_Dataset extract_
+===+

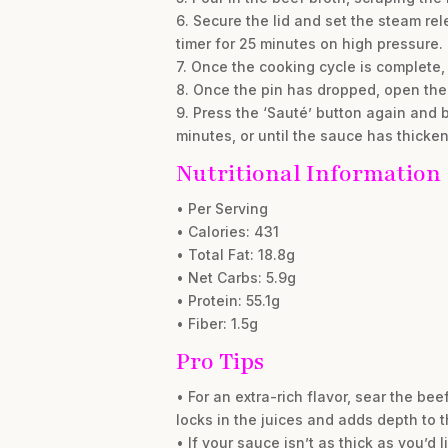
6. Secure the lid and set the steam rel
timer for 25 minutes on high pressure.
7. Once the cooking cycle is complete, 
8. Once the pin has dropped, open the 
9. Press the ‘Sauté’ button again and b
minutes, or until the sauce has thicken
Nutritional Information
• Per Serving
• Calories: 431
• Total Fat: 18.8g
• Net Carbs: 5.9g
• Protein: 55.1g
• Fiber: 1.5g
Pro Tips
• For an extra-rich flavor, sear the b
locks in the juices and adds depth to 
• If your sauce isn’t as thick as you’d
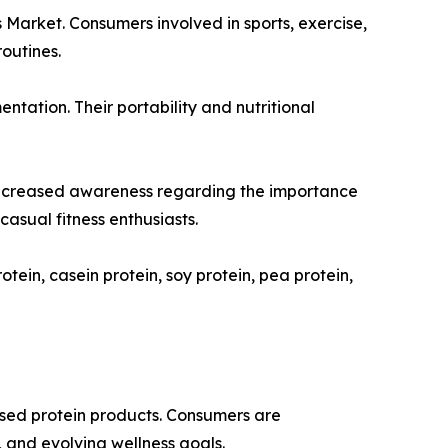
s Market. Consumers involved in sports, exercise,
outines.
tation. Their portability and nutritional
er increased awareness regarding the importance
asual fitness enthusiasts.
tein, casein protein, soy protein, pea protein,
ased protein products. Consumers are
, and evolving wellness goals.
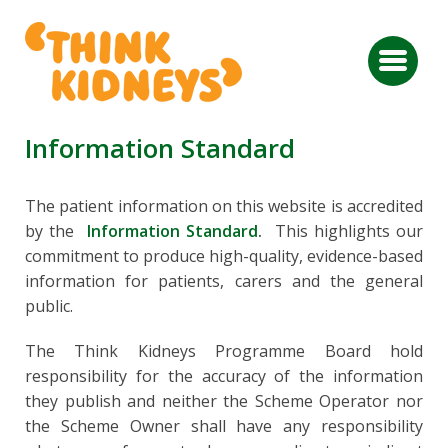
Information Standard
The patient information on this website is accredited
by the
Information Standard
.
This highlights our
commitment to produce high-quality, evidence-based
information for patients, carers and the general
public.
The Think Kidneys Programme Board hold
responsibility for the accuracy of the information
they publish and neither the Scheme Operator nor
the Scheme Owner shall have any responsibility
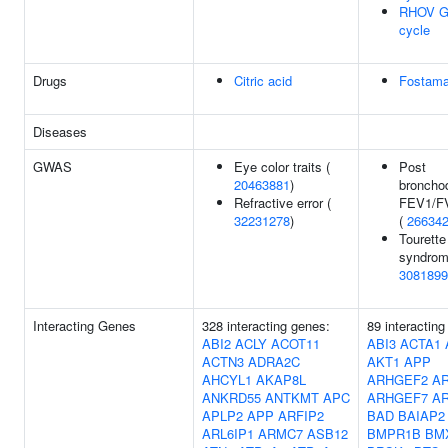
RHOV G
cycle
Drugs
Citric acid
Fostama
Diseases
GWAS
Eye color traits (
Post
20463881
)
bronchod
Refractive error (
FEV1/FV
32231278
)
(
26634
Tourette
syndrom
3081899
Interacting Genes
328 interacting genes:
89 interacting
ABI2
ACLY
ACOT11
ABI3
ACTA1
ACTN3
ADRA2C
AKT1
APP
AHCYL1
AKAP8L
ARHGEF2
A
ANKRD55
ANTKMT
APC
ARHGEF7
A
APLP2
APP
ARFIP2
BAD
BAIAP2
ARL6IP1
ARMC7
ASB12
BMPR1B
BM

+===+

_What is being asked_
Please repeat exactly the lines from the one containing "er increased awareness" through the end of the entries, both included, omitting pictures.

_Task solution_
er increased awareness regarding the importance
asual fitness enthusiasts.
tein, casein protein, soy protein, pea protein,
ased protein products. Consumers are
, and evolving wellness goals.
Information Standard
The patient information on this website is accredited
by the
Information Standard
.
This highlights our
commitment to produce high-quality, evidence-based
information for patients, carers and the general
public.
The Think Kidneys Programme Board hold
responsibility for the accuracy of the information
they publish and neither the Scheme Operator nor
the Scheme Owner shall have any responsibility
RHOV G
cycle
Drugs
Citric acid
Fostama
Diseases
GWAS
Eye color traits (
Post
20463881
)
bronchod
Refractive error (
FEV1/FV
32231278
)
(
26634
Tourette
syndrom
3081899
Interacting Genes
328 interacting genes:
89 interacting
ABI2
ACLY
ACOT11
ABI3
ACTA1
ACTN3
ADRA2C
AKT1
APP
AHCYL1
AKAP8L
ARHGEF2
A
ANKRD55
ANTKMT
APC
ARHGEF7
A
APLP2
APP
ARFIP2
BAD
BAIAP2
ARL6IP1
ARMC7
ASB12
BMPR1B
BM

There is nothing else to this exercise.